Channel 4 documentary to provide intimate portrait of Ethiopian tribe

Category: News Release

In a television first, Channel 4 has been granted access by a rural African tribe to capture their life as never seen before by using the ‘fixed rig’ camera technology behind the critically-acclaimed series ‘Educating’ and 24 Hours in A&E.

This brand new 4 x 60 observational documentary series will explore their day-to-day family life: the intricacies of their relationships, their social bonds and attitudes towards parenting and the community and the modernisation that is slowly being introduced into daily life with the arrival of new technologies and first world consumer products.

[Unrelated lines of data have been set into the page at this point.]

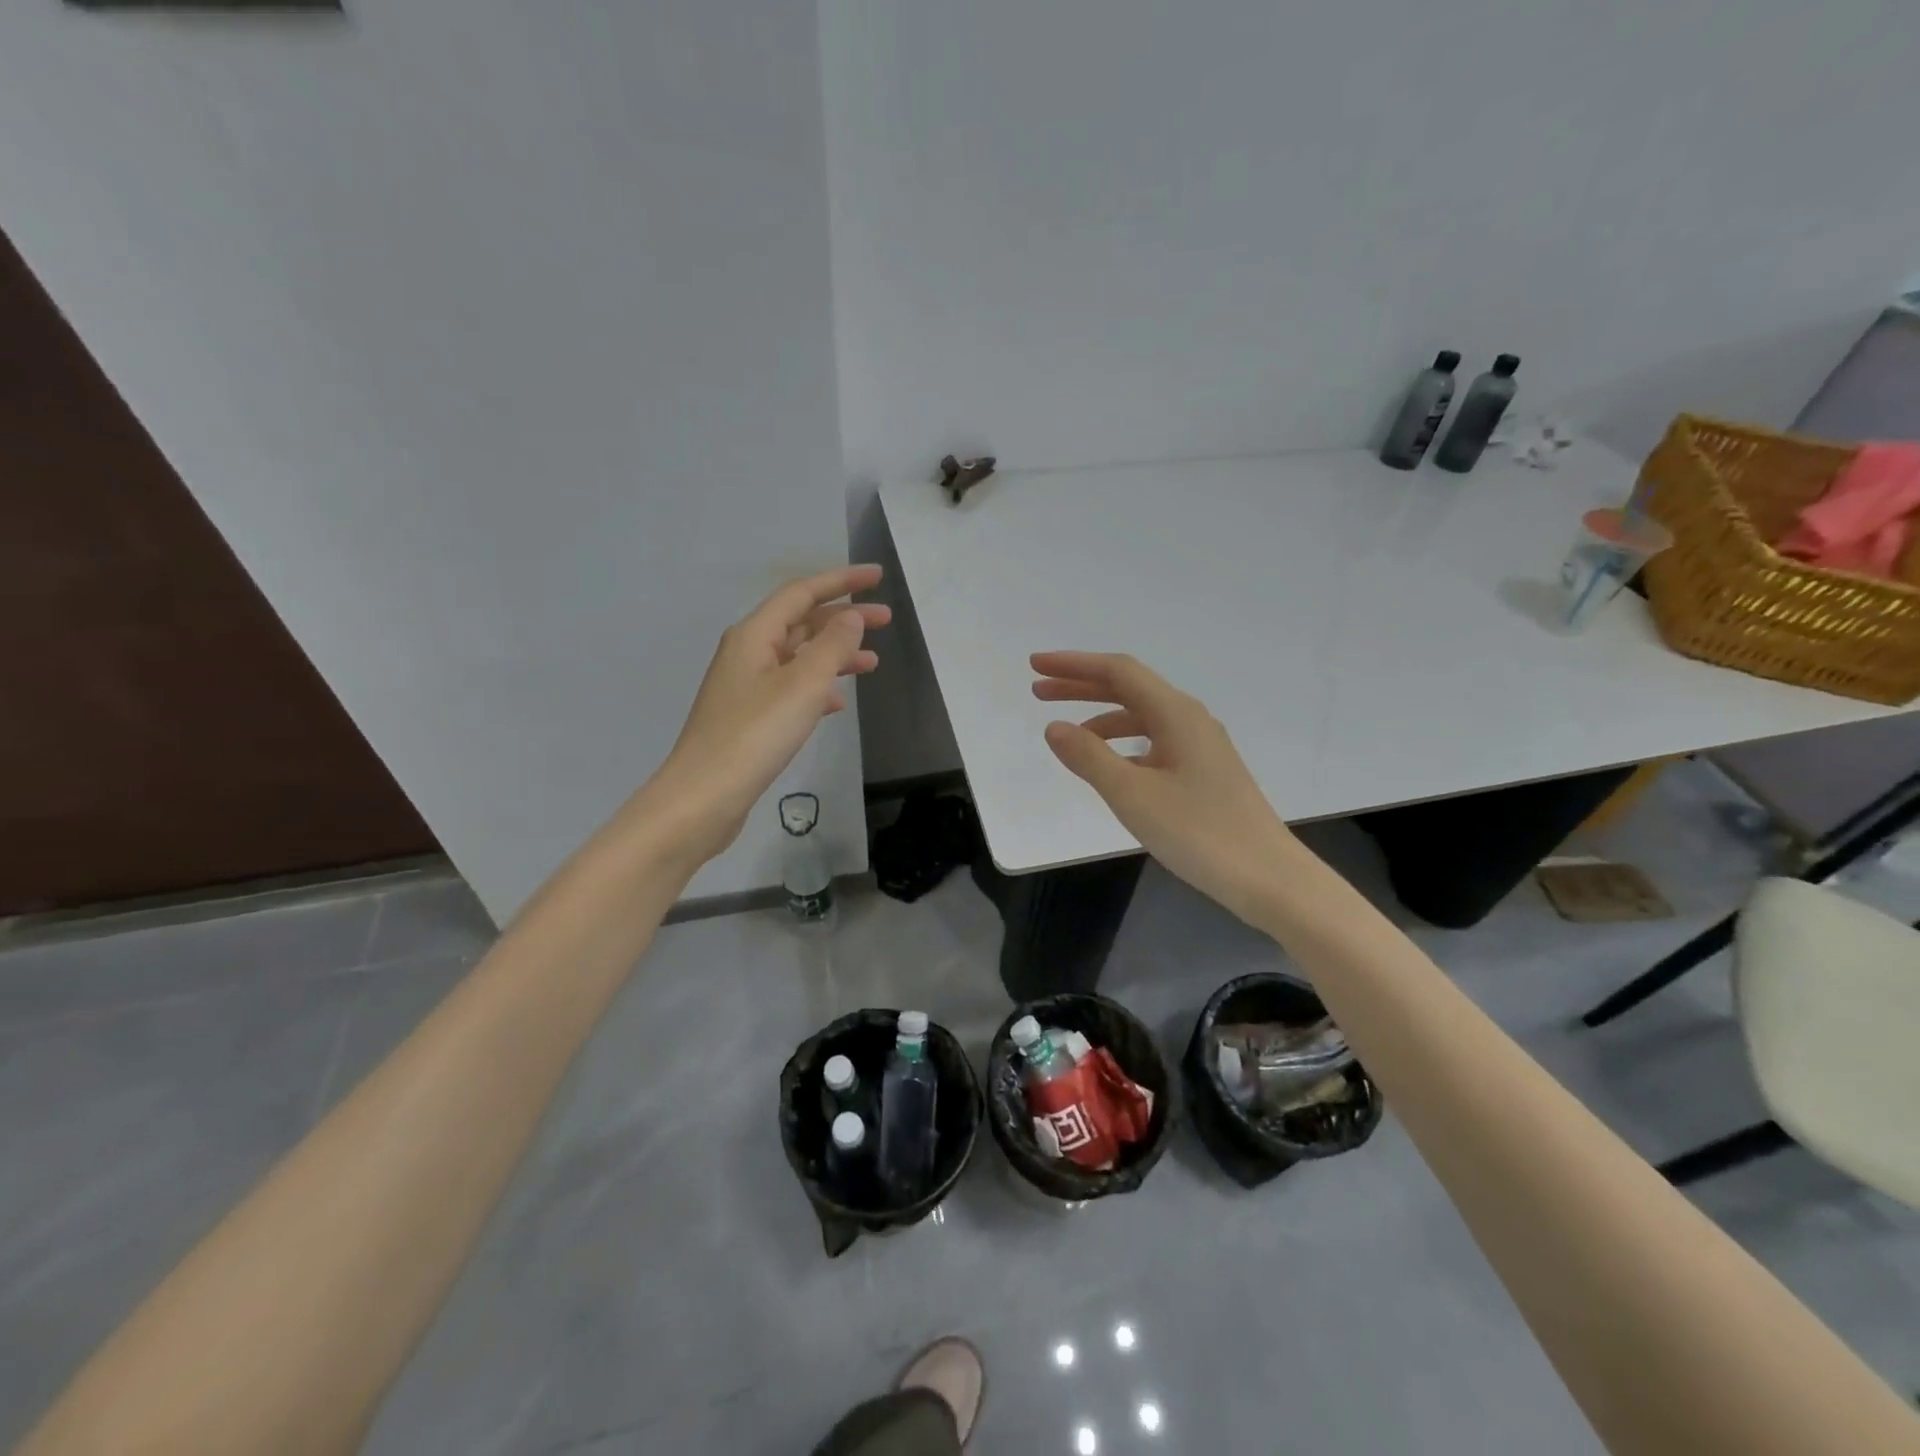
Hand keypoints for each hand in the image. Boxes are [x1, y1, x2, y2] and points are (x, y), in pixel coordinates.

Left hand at [641, 565, 888, 864]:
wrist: (704, 797)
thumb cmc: (755, 735)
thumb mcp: (803, 685)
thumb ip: (832, 646)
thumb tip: (850, 618)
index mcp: (755, 635)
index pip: (802, 593)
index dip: (841, 581)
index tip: (877, 577)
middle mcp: (747, 653)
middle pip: (801, 622)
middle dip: (844, 618)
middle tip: (886, 620)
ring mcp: (746, 686)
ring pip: (799, 657)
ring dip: (836, 655)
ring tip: (873, 663)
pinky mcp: (750, 717)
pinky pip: (792, 688)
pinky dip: (819, 687)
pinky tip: (839, 702)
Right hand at [1032, 651, 1299, 924]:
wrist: (1266, 877)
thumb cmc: (1197, 832)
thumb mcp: (1132, 794)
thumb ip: (1089, 757)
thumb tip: (1054, 727)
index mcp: (1175, 714)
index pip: (1118, 671)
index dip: (1073, 665)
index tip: (1036, 666)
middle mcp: (1189, 719)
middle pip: (1129, 688)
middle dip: (1081, 686)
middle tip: (1038, 691)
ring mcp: (1200, 745)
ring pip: (1141, 716)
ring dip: (1100, 717)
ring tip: (1066, 734)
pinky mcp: (1204, 771)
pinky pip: (1153, 741)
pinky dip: (1122, 743)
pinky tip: (1108, 765)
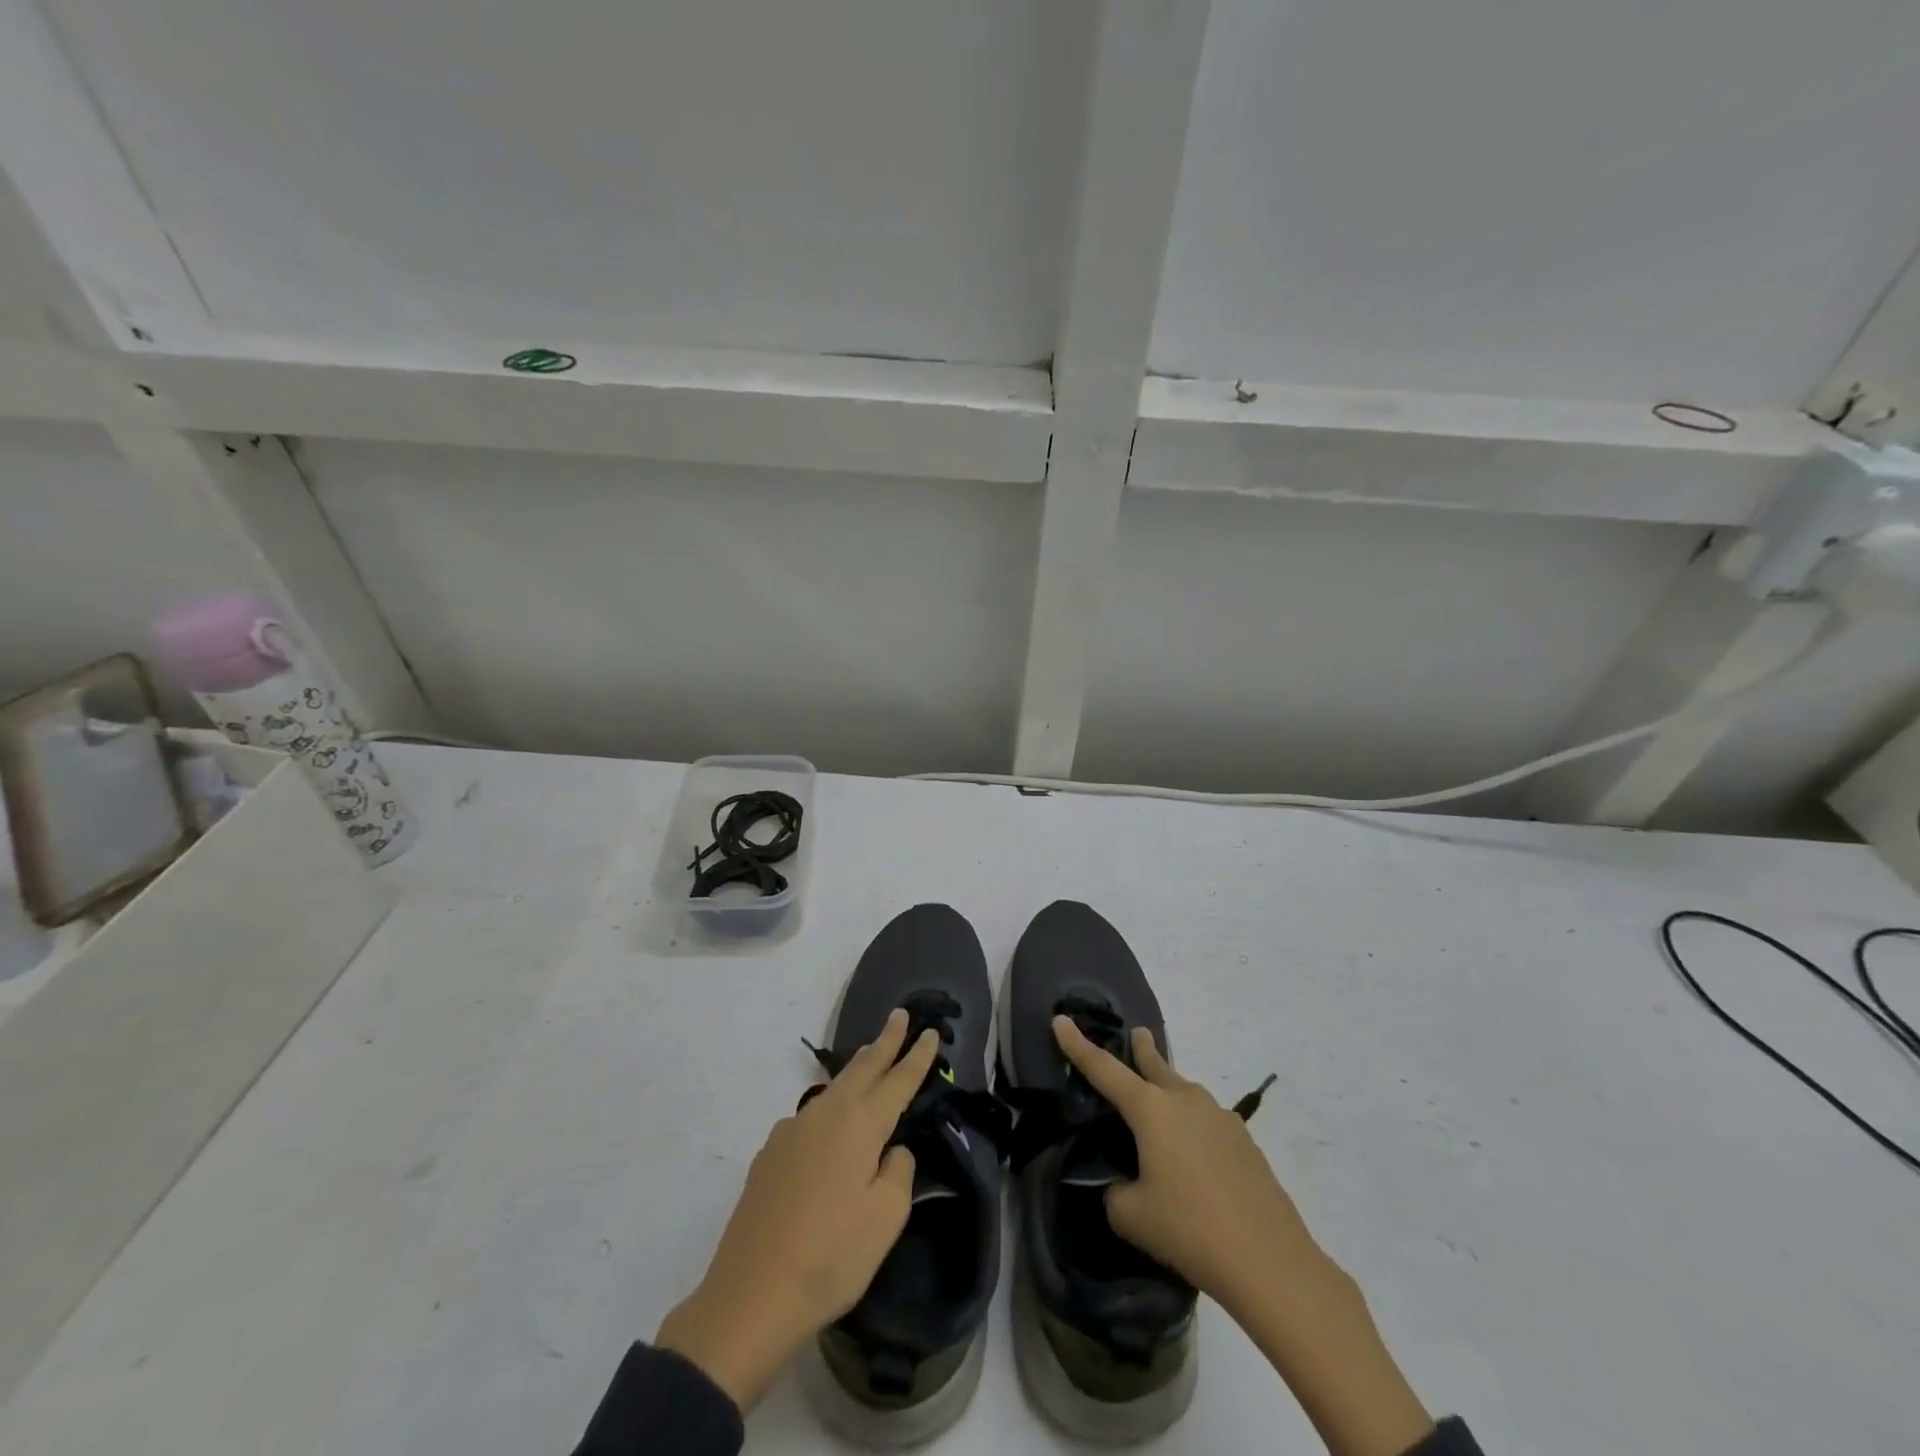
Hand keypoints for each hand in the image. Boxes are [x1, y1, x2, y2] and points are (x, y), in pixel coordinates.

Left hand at [657, 1009, 937, 1409]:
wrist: (751, 1296)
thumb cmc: (832, 1255)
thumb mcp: (886, 1217)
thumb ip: (898, 1171)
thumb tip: (891, 1150)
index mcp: (860, 1123)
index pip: (898, 1080)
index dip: (917, 1056)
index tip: (931, 1031)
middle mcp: (825, 1114)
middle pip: (862, 1067)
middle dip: (884, 1041)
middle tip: (899, 1015)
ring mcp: (792, 1131)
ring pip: (834, 1089)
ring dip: (857, 1070)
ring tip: (870, 1059)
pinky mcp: (769, 1155)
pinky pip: (811, 1118)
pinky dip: (831, 1107)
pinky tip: (830, 1130)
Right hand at [1051, 1016, 1320, 1306]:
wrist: (1269, 1261)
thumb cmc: (1189, 1229)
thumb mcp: (1132, 1216)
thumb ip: (1115, 1192)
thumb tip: (1124, 1186)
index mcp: (1150, 1109)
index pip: (1103, 1068)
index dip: (1078, 1045)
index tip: (1061, 1019)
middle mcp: (1184, 1100)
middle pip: (1155, 1065)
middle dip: (1142, 1049)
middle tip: (1136, 1034)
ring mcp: (1220, 1117)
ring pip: (1185, 1092)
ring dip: (1170, 1089)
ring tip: (1163, 1106)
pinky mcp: (1244, 1142)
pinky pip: (1208, 1120)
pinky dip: (1194, 1125)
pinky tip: (1197, 1156)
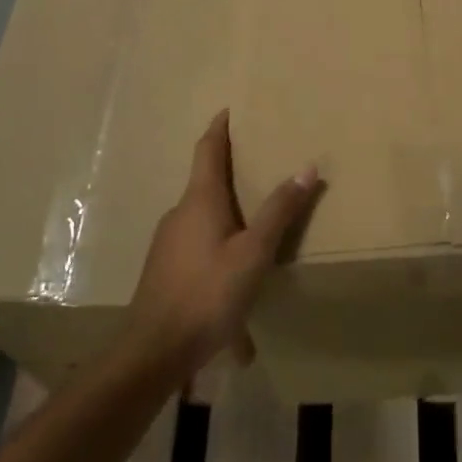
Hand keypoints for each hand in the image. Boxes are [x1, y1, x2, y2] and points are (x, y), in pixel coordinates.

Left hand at [127, 111, 319, 377]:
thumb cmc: (208, 293)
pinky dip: (218, 242)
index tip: (227, 110)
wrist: (154, 350)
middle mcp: (179, 213)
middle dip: (228, 169)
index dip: (218, 129)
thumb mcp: (254, 253)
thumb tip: (307, 166)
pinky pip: (197, 243)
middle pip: (204, 181)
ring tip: (253, 219)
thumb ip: (280, 211)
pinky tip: (235, 272)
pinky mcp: (165, 269)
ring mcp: (168, 242)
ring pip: (201, 216)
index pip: (208, 151)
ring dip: (225, 211)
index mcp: (200, 201)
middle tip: (257, 162)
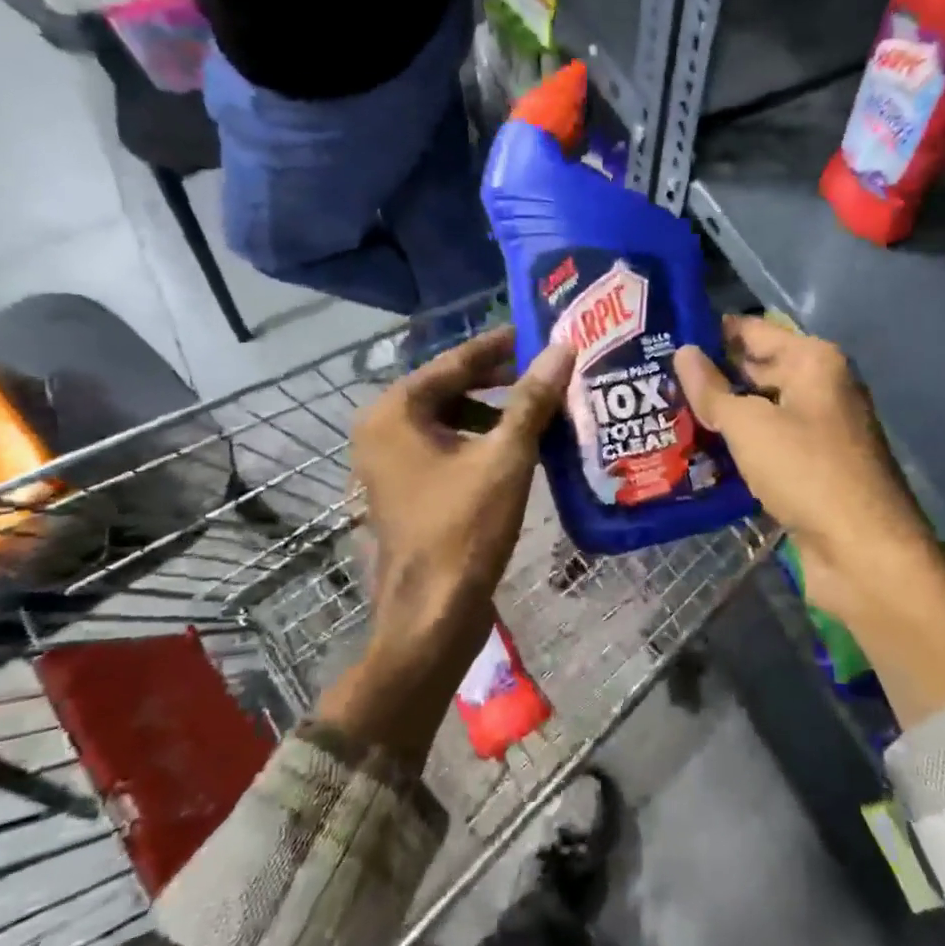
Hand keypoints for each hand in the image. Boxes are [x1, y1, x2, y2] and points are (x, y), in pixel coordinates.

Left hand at [350, 325, 573, 670]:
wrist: (432, 614)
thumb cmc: (464, 528)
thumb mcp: (506, 457)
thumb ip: (532, 400)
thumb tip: (563, 349)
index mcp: (394, 411)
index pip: (455, 361)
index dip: (500, 346)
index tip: (538, 331)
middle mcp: (382, 429)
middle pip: (450, 388)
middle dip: (500, 380)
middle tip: (547, 371)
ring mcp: (390, 462)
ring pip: (450, 419)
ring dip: (494, 413)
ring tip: (540, 410)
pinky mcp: (405, 489)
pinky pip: (446, 447)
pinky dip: (480, 441)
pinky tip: (518, 449)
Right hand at [672, 317, 938, 631]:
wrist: (863, 552)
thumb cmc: (807, 472)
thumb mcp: (750, 426)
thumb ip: (713, 390)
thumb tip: (683, 353)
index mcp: (813, 361)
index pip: (753, 331)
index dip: (710, 333)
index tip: (664, 337)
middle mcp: (819, 387)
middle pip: (756, 369)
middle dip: (710, 376)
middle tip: (653, 379)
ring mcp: (818, 429)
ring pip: (759, 410)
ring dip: (720, 414)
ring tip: (662, 413)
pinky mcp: (811, 467)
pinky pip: (766, 444)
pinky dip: (737, 445)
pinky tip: (695, 451)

Head of Documentaries Nick Mirsky has ordered the series from Renegade Pictures with filming starting in Ethiopia in September for several weeks and tx planned for early 2015.

Mirsky says: “We feel incredibly privileged to have been invited into this community and allowed access in this unprecedented way. The series will focus on their domestic lives and their relationships with one another, telling the universal stories of weddings and marriages, friendships and love and the highs and lows of bringing up children in a raw and authentic way. It is early days but from what we have seen so far we already expect that viewers will find more in common with the lives of these tribal people than separates them.”

Rig cameras will capture life around the village covering the huts of the main family members as well as some communal areas. Camera crews will also follow life beyond the confines of the village including trips to the local town where electricity is available and visits to a neighbouring village as one family prepares for a wedding between their son and a local girl.

Renegade’s Director of Programmes Harry Lansdown is the executive producer and Paddy Wivell (Bedlam, Wonderland, Cutting Edge) is the series director. The series is being overseen by Channel 4 Documentaries Commissioning Editor David Brindley.

Lansdown says: “This is a potentially thrilling re-location of the rig to a remote place, where we hope to capture the everyday family life of a tribe in a way that has never been seen before. The family at the centre of this series are warm and open, and I’m confident the channel 4 viewers will enjoy being immersed in their world.”